9.00pm: The Nine O'Clock News and Tony and Teddy are still there, linked together. If Breakfast News gets them, will they see dawn come up over that field?
10.30pm: Newsnight has exciting news about another Field, name of Barry, the cheerfully anonymous MP for the Isle of Wight, who may stand as a stalking horse. His friends down the Ventnor Arms seem to be urging him on. Peter Snow delves among the Tory grass roots. One ex-councillor, a dead ringer for John Major, is of the opinion that John Major looks exactly like the kind of man that voters love.
Michael Howard faces the contemptuous Paxman. "Why did you ask me on your programme if you don't like my answers?" he asks. Because every sentient being in the animal kingdom has been asked on to Jeremy's programme tonight, that's why.
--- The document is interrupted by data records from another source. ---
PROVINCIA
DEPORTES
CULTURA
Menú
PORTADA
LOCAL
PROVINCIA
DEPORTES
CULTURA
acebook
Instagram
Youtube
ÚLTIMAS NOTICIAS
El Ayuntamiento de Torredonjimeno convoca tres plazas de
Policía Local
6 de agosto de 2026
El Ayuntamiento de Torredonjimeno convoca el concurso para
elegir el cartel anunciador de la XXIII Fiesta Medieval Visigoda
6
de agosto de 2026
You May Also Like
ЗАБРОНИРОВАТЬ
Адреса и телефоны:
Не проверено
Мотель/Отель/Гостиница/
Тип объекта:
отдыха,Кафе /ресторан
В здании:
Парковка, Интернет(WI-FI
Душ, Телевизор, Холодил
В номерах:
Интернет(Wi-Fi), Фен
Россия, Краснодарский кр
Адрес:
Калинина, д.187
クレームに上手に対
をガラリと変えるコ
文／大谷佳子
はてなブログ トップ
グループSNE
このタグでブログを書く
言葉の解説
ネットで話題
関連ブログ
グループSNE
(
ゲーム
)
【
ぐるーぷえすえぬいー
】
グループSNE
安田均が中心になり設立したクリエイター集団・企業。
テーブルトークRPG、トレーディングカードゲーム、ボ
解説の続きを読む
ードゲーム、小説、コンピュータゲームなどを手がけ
7.00am: Friday morning and the conversation isn't improving. Sir Marcus Fox blathers on about Yorkshire bluffness, while repelling every straight question. As the press pack hunts Norman Lamont (seen by breakfast viewers speed-waddling to the newsagents), the next tranche of MPs is hitting the airwaves.
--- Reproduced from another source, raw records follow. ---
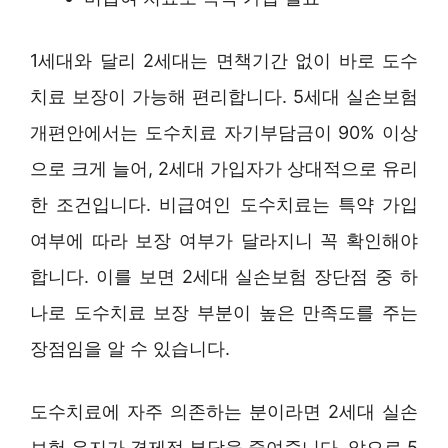
1세대와 달리 2세대는 면책기간 없이 바로 도수
치료 보장이 가능해 편리합니다. 5세대 실손보험
개편안에서는 도수치료 자기부담금이 90% 이상
으로 크게 늘어, 2세대 가입자가 상대적으로 유리
한 조건입니다. 비급여인 도수치료는 특약 가입
여부에 따라 보장 여부가 달라지니 꼭 확인해야
합니다. 이를 보면 2세대 실손보험 장단점 중 하
나로 도수치료 보장 부분이 높은 만족도를 주는
장점임을 알 수 있습니다.
도수치료에 자주 의존하는 분이라면 2세대 실손
보험 유지가 경제적 부담을 줄여줍니다. 앞으로 5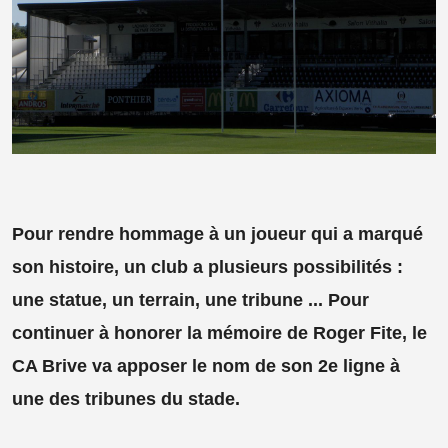
Pour rendre hommage à un joueur qui a marqué
son histoire, un club a plusieurs possibilités :
une statue, un terrain, une tribune ... Pour
continuer à honorer la mémoire de Roger Fite, le
CA Brive va apposer le nom de son 2e ligne à
une des tribunes du stade.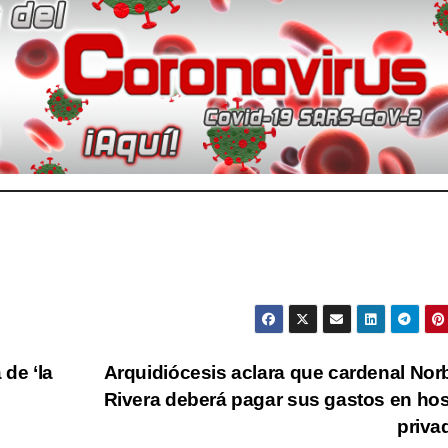
 de ‘la
Arquidiócesis aclara que cardenal Nor
Rivera deberá pagar sus gastos en hos
priv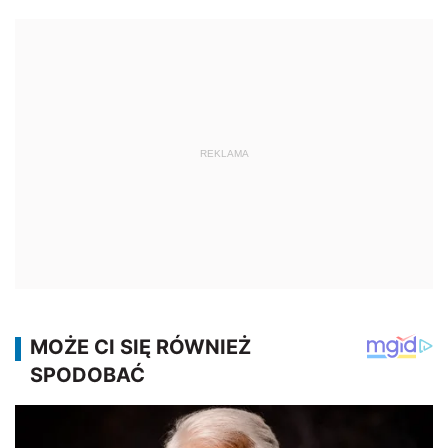
REKLAMA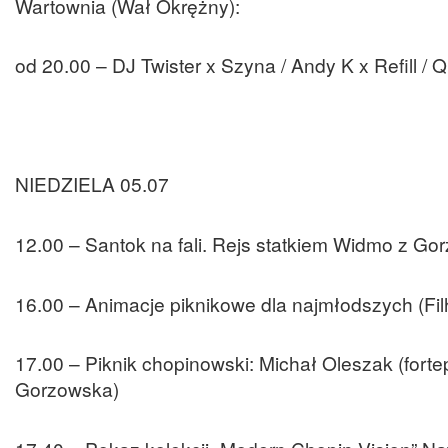
Wartownia (Wał Okrężny):
od 20.00 – DJ Twister x Szyna / Andy K x Refill / Q
NIEDZIELA 05.07
12.00 – Santok na fali. Rejs statkiem Widmo z Go
16.00 – Animacje piknikowe dla najmłodszych (F
17.00 – Piknik chopinowski: Michał Oleszak (fort
Gorzowska)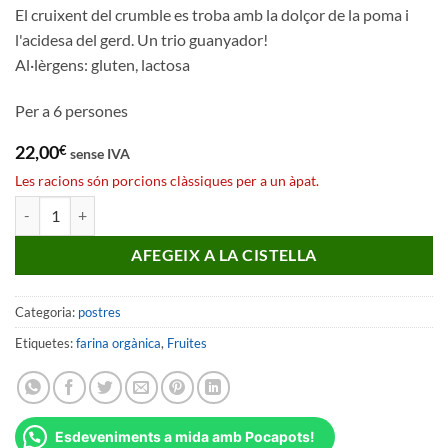
El cruixent del crumble es troba amb la dolçor de la poma i
l'acidesa del gerd. Un trio guanyador!
Al·lèrgens: gluten, lactosa
Per a 6 persones
22,00
€
sense IVA
Les racions són porcions clàssiques per a un àpat.
quantitat de Crumble pommes framboises
AFEGEIX A LA CISTELLA
Categoria:
postres
Etiquetes:
farina orgànica
,
Fruites
Esdeveniments a mida amb Pocapots!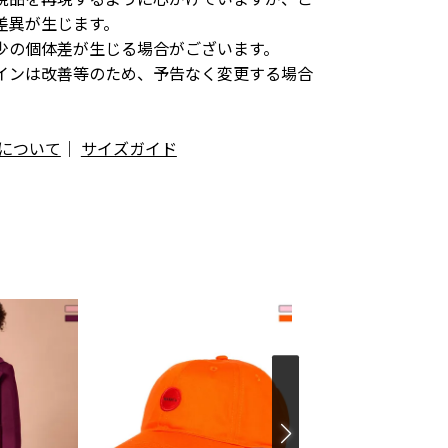
差異が生じます。
少の個体差が生じる場合がございます。
インは改善等のため、予告なく変更する場合
について
｜
サイズガイド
10.00am: Teresa is everywhere, wearing suits of such coruscating brightness, they must surely be washed in new, improved HRT. The jokers are played: Michael Fabricant, wig like the saddle of a Mongolian cowboy, and Jerry Hayes, fresh from the sunbed, camp it up in support of the PM. Lamont has still not spoken.
11.30am: Fortunately, yet more interviews with Mad Marlow are averted by Douglas Hurd's thoughtful resignation.
1pm: One by one the Cabinets recite the loyalty catechism, while the Prime Minister appears under an East Anglian tree, talking to children. They are no problem; it's Tories and animals you should never appear with.